The challenge of adopting in Egypt amid religious prohibition, social taboo

By Shady Roshdy and Isaac J. Martín

Cairo, Aug 27 (EFE).- Health problems meant Egyptian Rasha Mekki was unable to have a baby and Islamic rules meant she was unable to adopt until she discovered an alternative path to raising a child, known as kafala, a system that is offering hope, despite cultural taboo, to families looking to raise children.

“I grew up in Egypt convinced that adoption was prohibited by religion and without knowing that there was an alternative way to raise a child,” Mekki told Efe at the headquarters of her NGO Yala Kafala, which helps Egyptian families take in orphaned children.

She says there is still “ignorance and a lot of taboo” on the matter in Egyptian society, despite the fact that in June 2020 the government amended a law to allow children adopted under the kafala system take on one family name.

LEGAL POWERS

The new rules also allow single women, widows and divorcees over the age of 30 to provide a home for orphaned children, a significant change in an otherwise conservative society.

This is the case for Safaa Mohamed, a single woman of 42 who began the process of applying to take guardianship of a child after the law change.
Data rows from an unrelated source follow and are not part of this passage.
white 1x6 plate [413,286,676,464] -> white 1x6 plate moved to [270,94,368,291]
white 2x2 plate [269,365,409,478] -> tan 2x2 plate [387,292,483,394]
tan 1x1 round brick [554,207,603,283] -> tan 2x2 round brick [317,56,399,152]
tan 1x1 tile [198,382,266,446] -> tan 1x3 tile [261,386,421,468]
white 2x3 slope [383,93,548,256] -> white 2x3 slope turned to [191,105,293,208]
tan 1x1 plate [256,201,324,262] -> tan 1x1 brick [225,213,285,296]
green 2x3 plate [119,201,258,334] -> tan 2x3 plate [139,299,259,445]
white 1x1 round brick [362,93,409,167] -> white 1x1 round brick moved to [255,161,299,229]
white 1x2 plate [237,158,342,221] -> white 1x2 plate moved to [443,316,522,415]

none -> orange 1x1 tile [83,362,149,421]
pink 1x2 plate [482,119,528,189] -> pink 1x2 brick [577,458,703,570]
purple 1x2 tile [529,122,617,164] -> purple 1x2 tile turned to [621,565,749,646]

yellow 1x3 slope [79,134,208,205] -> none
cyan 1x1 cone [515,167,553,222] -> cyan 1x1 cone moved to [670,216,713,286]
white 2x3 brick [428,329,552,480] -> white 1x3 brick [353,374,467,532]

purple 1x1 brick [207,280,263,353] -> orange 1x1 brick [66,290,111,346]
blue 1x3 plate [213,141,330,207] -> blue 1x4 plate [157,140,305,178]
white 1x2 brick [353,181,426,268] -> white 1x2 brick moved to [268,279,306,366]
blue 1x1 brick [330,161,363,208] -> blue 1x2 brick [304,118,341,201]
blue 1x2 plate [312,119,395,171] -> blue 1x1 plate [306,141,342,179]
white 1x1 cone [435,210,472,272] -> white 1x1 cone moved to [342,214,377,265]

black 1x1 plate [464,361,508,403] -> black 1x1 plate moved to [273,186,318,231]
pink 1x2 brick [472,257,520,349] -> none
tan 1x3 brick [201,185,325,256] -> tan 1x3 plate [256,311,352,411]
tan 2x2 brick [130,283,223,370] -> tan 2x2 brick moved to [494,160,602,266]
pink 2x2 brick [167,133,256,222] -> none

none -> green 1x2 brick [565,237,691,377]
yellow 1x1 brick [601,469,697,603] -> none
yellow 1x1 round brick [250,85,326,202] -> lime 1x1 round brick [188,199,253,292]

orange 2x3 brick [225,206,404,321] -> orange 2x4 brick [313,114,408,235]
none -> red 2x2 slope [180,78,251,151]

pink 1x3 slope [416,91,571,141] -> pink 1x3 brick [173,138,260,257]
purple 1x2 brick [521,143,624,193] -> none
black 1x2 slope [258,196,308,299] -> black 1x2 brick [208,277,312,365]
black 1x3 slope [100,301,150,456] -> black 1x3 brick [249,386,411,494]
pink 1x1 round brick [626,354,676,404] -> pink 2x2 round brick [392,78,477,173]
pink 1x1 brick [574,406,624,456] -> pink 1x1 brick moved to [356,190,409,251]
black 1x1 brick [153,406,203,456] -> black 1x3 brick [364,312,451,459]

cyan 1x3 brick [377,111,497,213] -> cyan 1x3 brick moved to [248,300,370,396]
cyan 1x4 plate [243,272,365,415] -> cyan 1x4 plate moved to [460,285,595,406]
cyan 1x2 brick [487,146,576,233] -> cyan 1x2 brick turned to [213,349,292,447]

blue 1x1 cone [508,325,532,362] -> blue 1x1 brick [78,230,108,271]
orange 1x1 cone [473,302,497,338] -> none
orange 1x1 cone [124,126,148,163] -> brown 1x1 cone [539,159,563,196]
It was something her late mother had opposed.

“At the beginning my mother rejected the idea but the civil servants at the Ministry of Social Development tried to convince her,” she said.

“In the end, she gave me one year to try to find a husband and if I didn’t manage I could go ahead. My mother died of Covid-19 a year ago and just afterwards I finished the paperwork for the adoption.”